Een emissienevel is een diffuse nevel die aan de hemel zichtbaar is doordat het aanwezige gas en stof in de nevel door sterren in de buurt wordt verhit en geïoniseerd.

De Lagunenevel (M8) is een H-II-gebied en daarmee een voorbeeld van een emissienevel.

Deze verhitting gebeurt meestal door jonge sterren die net uit het gas en stof van de nevel zijn ontstaan. De verhitting zorgt ervoor dat het gas en stof energie opnemen. Deze energie wordt vervolgens weer vrijgegeven door het uitzenden van straling: vandaar de naam emissienevel (van de emissie van straling).

Voorbeelden van emissienevels zijn H-II-gebieden, planetaire nevels, supernovaresten, en Herbig-Haro-objecten.

Omdat interstellaire materie veelal uit waterstof bestaat wordt het licht in H-II-gebieden vooral in de lijnen van het waterstofspectrum uitgezonden. De Hα-lijn van de Balmerreeks bij 656,3 nm geeft H-II-gebieden hun karakteristieke rode kleur.
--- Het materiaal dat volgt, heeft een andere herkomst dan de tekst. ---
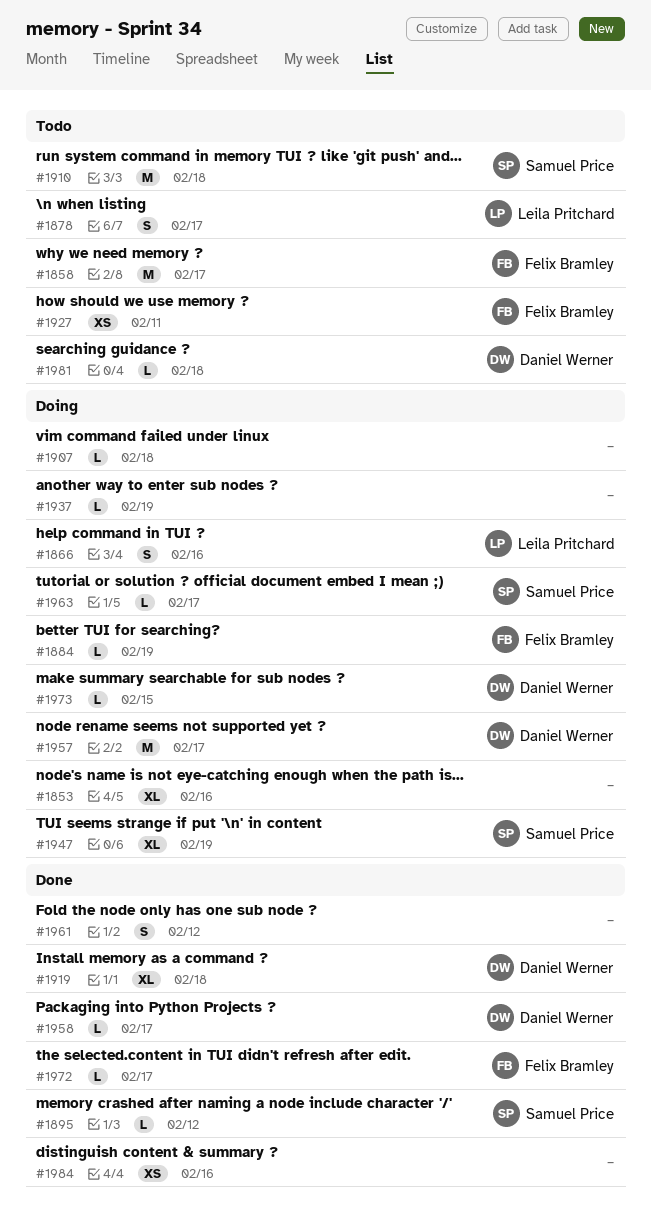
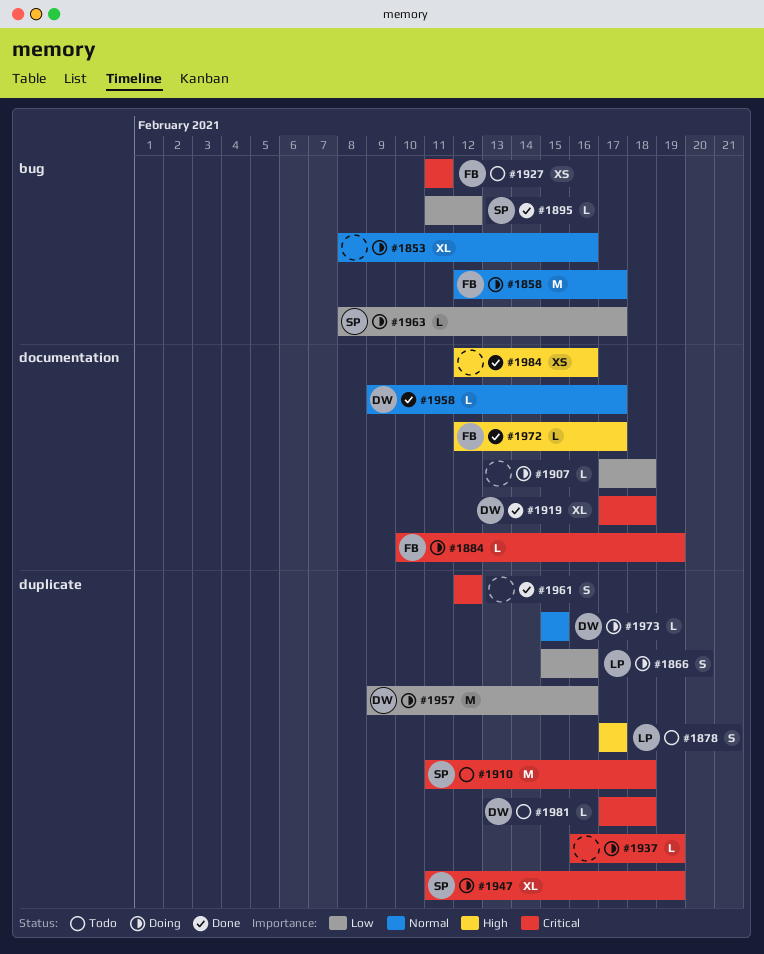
#1858, status: Todo -> Doing
#1957, due: Feb 17 -> Feb 16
De Ringnevel (M57) is een voorbeeld van een planetaire nevel

In planetaire nevels is het zichtbare licht een combinatie van verschillende spectraallijnen. In bijgaande afbeelding van de Ringnevel is het heetste gas (blauw) geïoniseerd helium bij 469 nm, groen is koeler dubbel geïoniseerd zuurstof bij 500,7 nm, en rood nog koeler geïoniseerd stikstof bij 658 nm.
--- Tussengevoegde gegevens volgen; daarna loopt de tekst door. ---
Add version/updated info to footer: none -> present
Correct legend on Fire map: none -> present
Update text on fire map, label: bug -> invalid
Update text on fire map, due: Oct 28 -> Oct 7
De Krabnevel (M1) is een voorbeeld van een supernovarest

In supernovaresten zoals de Krabnevel wordt het zichtbare licht deels veroorzaakt door synchrotronstraling (blauw) uitgezonden door bewegingen van elektronen in het magneetveld van de neutronenster en door resten van de uitgestoten schil, zichtbaar in verschillende spectraallijnen.